Rewrite all of the records below, replacing each "common name" with "vernacular name" and keeping everything else the same.
************
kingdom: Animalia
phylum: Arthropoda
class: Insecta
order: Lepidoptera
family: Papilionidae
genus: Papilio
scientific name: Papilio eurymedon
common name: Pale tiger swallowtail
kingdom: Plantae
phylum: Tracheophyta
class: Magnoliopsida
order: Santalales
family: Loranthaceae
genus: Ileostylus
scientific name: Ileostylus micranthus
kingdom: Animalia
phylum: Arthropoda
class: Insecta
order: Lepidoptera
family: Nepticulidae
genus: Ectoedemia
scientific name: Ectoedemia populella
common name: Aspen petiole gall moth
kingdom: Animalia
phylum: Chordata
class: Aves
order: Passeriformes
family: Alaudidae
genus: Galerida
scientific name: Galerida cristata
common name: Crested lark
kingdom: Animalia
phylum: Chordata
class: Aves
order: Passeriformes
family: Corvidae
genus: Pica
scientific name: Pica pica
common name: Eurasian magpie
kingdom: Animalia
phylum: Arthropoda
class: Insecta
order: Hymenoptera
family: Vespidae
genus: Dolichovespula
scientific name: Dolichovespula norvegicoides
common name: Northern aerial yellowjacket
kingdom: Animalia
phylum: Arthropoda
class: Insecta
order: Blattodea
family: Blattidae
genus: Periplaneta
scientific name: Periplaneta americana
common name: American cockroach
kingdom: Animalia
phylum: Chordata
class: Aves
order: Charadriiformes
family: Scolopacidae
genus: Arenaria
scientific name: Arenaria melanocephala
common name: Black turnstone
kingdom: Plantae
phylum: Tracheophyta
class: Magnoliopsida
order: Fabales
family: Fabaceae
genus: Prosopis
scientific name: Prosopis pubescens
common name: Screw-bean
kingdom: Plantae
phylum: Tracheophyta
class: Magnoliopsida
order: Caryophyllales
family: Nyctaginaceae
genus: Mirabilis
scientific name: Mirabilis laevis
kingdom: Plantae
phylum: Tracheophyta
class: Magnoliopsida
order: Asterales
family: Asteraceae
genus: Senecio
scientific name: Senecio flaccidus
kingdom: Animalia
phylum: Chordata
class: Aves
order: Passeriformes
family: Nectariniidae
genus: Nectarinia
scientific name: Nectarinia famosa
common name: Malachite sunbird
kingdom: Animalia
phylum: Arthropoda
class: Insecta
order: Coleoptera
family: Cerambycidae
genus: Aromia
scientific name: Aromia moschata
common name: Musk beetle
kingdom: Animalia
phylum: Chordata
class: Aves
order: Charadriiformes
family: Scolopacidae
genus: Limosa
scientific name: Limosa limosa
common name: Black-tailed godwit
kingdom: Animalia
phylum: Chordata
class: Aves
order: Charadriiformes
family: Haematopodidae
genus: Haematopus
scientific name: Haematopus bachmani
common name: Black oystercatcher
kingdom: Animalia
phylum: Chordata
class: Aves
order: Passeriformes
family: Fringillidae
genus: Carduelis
************
The result.
kingdom: Animalia
phylum: Arthropoda
class: Insecta
order: Lepidoptera
family: Papilionidae
genus: Papilio
scientific name: Papilio eurymedon
vernacular name: Pale tiger swallowtail
kingdom: Plantae
phylum: Tracheophyta
class: Magnoliopsida
order: Santalales
family: Loranthaceae
genus: Ileostylus
scientific name: Ileostylus micranthus
kingdom: Animalia
phylum: Arthropoda
class: Insecta
order: Lepidoptera
family: Nepticulidae
genus: Ectoedemia
scientific name: Ectoedemia populella
vernacular name: Aspen petiole gall moth
kingdom: Animalia
phylum: Chordata
class: Aves
order: Passeriformes
family: Alaudidae
genus: Galerida
scientific name: Galerida cristata
vernacular name: Crested lark
kingdom: Animalia
phylum: Chordata
class: Aves
order: Passeriformes
family: Corvidae
genus: Pica
scientific name: Pica pica
vernacular name: Eurasian magpie
kingdom: Animalia
phylum: Arthropoda
class: Insecta
order: Hymenoptera
family: Vespidae
genus: Dolichovespula
scientific name: Dolichovespula norvegicoides
vernacular name: Northern aerial yellowjacket
kingdom: Animalia
phylum: Arthropoda
class: Insecta
order: Blattodea
family: Blattidae
genus: Periplaneta
scientific name: Periplaneta americana
vernacular name: American cockroach
kingdom: Animalia
phylum: Chordata
class: Aves
order: Charadriiformes
family: Scolopacidae
genus: Arenaria
scientific name: Arenaria melanocephala
vernacular name: Black turnstone
kingdom: Plantae
phylum: Tracheophyta
class: Magnoliopsida
order: Fabales
family: Fabaceae
genus: Prosopis
scientific name: Prosopis pubescens
vernacular name: Screw-bean
kingdom: Plantae
phylum: Tracheophyta
class: Magnoliopsida
order: Caryophyllales
family: Nyctaginaceae
genus: Mirabilis
scientific name: Mirabilis laevis
kingdom: Plantae
phylum: Tracheophyta
class: Magnoliopsida
order: Asterales
family: Asteraceae
genus: Senecio
scientific name: Senecio flaccidus
kingdom: Animalia
phylum: Chordata
class: Aves
order: Passeriformes
family: Nectariniidae
genus: Nectarinia
scientific name: Nectarinia famosa
vernacular name: Malachite sunbird
kingdom: Animalia
phylum: Arthropoda
class: Insecta
order: Coleoptera
family: Cerambycidae
genus: Aromia
scientific name: Aromia moschata
vernacular name: Musk beetle
kingdom: Animalia
phylum: Chordata
class: Aves
order: Charadriiformes
family: Scolopacidae
genus: Limosa
scientific name: Limosa limosa
vernacular name: Black-tailed godwit
kingdom: Animalia
phylum: Chordata
class: Aves
order: Charadriiformes
family: Haematopodidae
genus: Haematopus
scientific name: Haematopus bachmani
vernacular name: Black oystercatcher
kingdom: Animalia
phylum: Chordata
class: Aves
order: Passeriformes
family: Fringillidae
genus: Carduelis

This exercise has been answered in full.